As you can see, there are three profiles available for Nginx:

  • Nginx Full: This profile opens both port 80 (normal, unencrypted web traffic) and port 443 (TLS/SSL encrypted traffic)

  • Nginx HTTP: This profile opens only port 80 (normal, unencrypted web traffic)

  • Nginx HTTPS: This profile opens only port 443 (TLS/SSL encrypted traffic) It is recommended that you enable the most restrictive profile that will still allow the traffic you’ve configured. Since we haven’t configured SSL for our server yet, in this guide, we will only need to allow traffic on port 80.

You can enable this by typing:

$ sudo ufw allow 'Nginx HTTP'

You can verify the change by typing:

$ sudo ufw status

You should see HTTP traffic allowed in the displayed output:

Output
Status: active

To                         Action      From
--                         ------      ----
OpenSSH                    ALLOW       Anywhere
Nginx HTTP                 ALLOW       Anywhere
OpenSSH (v6)               ALLOW       Anywhere (v6)
Nginx HTTP (v6)            ALLOW       Anywhere (v6)

Check your Web Server

At the end of the installation process, Ubuntu 16.04 starts Nginx.
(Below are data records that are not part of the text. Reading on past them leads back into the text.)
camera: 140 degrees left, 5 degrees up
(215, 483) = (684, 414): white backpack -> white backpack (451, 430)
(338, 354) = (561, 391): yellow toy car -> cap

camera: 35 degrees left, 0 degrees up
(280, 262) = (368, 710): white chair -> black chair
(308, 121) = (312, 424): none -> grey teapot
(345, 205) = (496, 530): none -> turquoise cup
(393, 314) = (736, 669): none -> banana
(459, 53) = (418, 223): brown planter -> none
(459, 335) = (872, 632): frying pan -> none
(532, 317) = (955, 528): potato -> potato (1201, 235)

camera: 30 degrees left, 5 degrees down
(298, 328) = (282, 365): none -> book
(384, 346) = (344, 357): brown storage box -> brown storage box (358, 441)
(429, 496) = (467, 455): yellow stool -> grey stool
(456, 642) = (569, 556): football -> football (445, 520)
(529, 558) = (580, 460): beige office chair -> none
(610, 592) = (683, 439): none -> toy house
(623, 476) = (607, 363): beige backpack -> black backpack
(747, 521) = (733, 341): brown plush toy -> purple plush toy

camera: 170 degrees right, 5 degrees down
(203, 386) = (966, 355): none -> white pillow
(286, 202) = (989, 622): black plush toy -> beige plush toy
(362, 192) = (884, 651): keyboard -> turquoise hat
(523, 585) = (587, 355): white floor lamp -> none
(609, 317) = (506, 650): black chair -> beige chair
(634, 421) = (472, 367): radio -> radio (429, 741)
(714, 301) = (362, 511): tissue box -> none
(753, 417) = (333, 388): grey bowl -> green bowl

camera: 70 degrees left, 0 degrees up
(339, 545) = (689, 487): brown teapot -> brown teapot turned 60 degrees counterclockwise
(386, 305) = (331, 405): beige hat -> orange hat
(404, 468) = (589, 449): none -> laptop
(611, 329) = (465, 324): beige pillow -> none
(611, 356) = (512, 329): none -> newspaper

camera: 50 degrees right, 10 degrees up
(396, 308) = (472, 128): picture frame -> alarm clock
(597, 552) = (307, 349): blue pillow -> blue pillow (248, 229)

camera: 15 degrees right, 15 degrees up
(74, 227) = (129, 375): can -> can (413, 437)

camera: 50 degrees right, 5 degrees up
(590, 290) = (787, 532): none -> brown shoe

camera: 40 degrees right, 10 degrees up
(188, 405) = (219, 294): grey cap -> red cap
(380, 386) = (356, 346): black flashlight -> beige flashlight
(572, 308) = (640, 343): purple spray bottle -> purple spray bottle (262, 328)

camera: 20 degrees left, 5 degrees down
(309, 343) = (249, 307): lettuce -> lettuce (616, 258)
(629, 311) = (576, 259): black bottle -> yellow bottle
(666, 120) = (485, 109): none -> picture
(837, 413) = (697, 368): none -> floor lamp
The web server should already be up and running.

We can check with the systemd init system to make sure the service is running by typing:

$ systemctl status nginx

Output
● nginx.service - A high performance web server and a reverse proxy server
   Loaded: loaded (/lib/systemd/system/nginx.service; enabled; vendor preset: enabled)
   Active: active (running) since Mon 2016-04-18 16:14:00 EDT; 4min 2s ago
 Main PID: 12857 (nginx)
   CGroup: /system.slice/nginx.service
           ├─12857 nginx: master process /usr/sbin/nginx -g daemon on; master_process on
           └─12858 nginx: worker process

Map a Domain To a Service Running on Your VPS with nginx

In this section, you’ll learn how to set up a reverse proxy with nginx in a few simple steps.

$ sudo cp /etc/nginx/sites-available/default /etc/nginx/sites-available/test.com

Open the new file with sudo privileges in your editor:

$ sudo nano /etc/nginx/sites-available/test.com

When you are finished, your file will likely look something like this:

upstream node-helloworld.your-domain.com {
        server 127.0.0.1:5000;
        keepalive 64;
}

server {
        listen 80;
        server_name helloworld.your-domain.com;

        access_log /var/log/nginx/helloworld.your-domain.com-access.log;
        error_log /var/log/nginx/helloworld.your-domain.com-error.log;

        location / {
                proxy_set_header X-Real-IP $remote_addr;
                proxy_set_header X-Forwarded-For $proxy_add_x_forwarded_for;
                proxy_set_header X-Forwarded-Proto $scheme;
                proxy_set_header Host $http_host;
                proxy_set_header X-NginX-Proxy true;
                proxy_set_header Upgrade $http_upgrade;
                proxy_set_header Connection "upgrade";
                proxy_pass http://node-helloworld.your-domain.com;
                proxy_redirect off;
                proxy_http_version 1.1;
                proxy_cache_bypass $http_upgrade;
        }
}

When you are finished, save and close the file.

Now that we have our server block files, we need to enable them. We can do this by creating symbolic links from these files to the sites-enabled directory, which Nginx reads from during startup.

We can create these links by typing:

$ sudo ln -s /etc/nginx/sites-available/test.com /etc/nginx/sites-enabled/

Note: to be able to reference multiple domains for one Node.js app (like www.example.com and example.com) you need to add the following code to the file /etc/nginx/nginx.conf in the http section:

server_names_hash_bucket_size 64;

If the DNS changes are propagated, you can point your web browser to your domain and you should see your application running, accessible from the internet.

Next, test to make sure that there are no syntax errors in any of your Nginx files:

$ sudo nginx -t

If no problems were found, restart Nginx to enable your changes:

$ sudo systemctl restart nginx

Nginx should now be serving both of your domain names.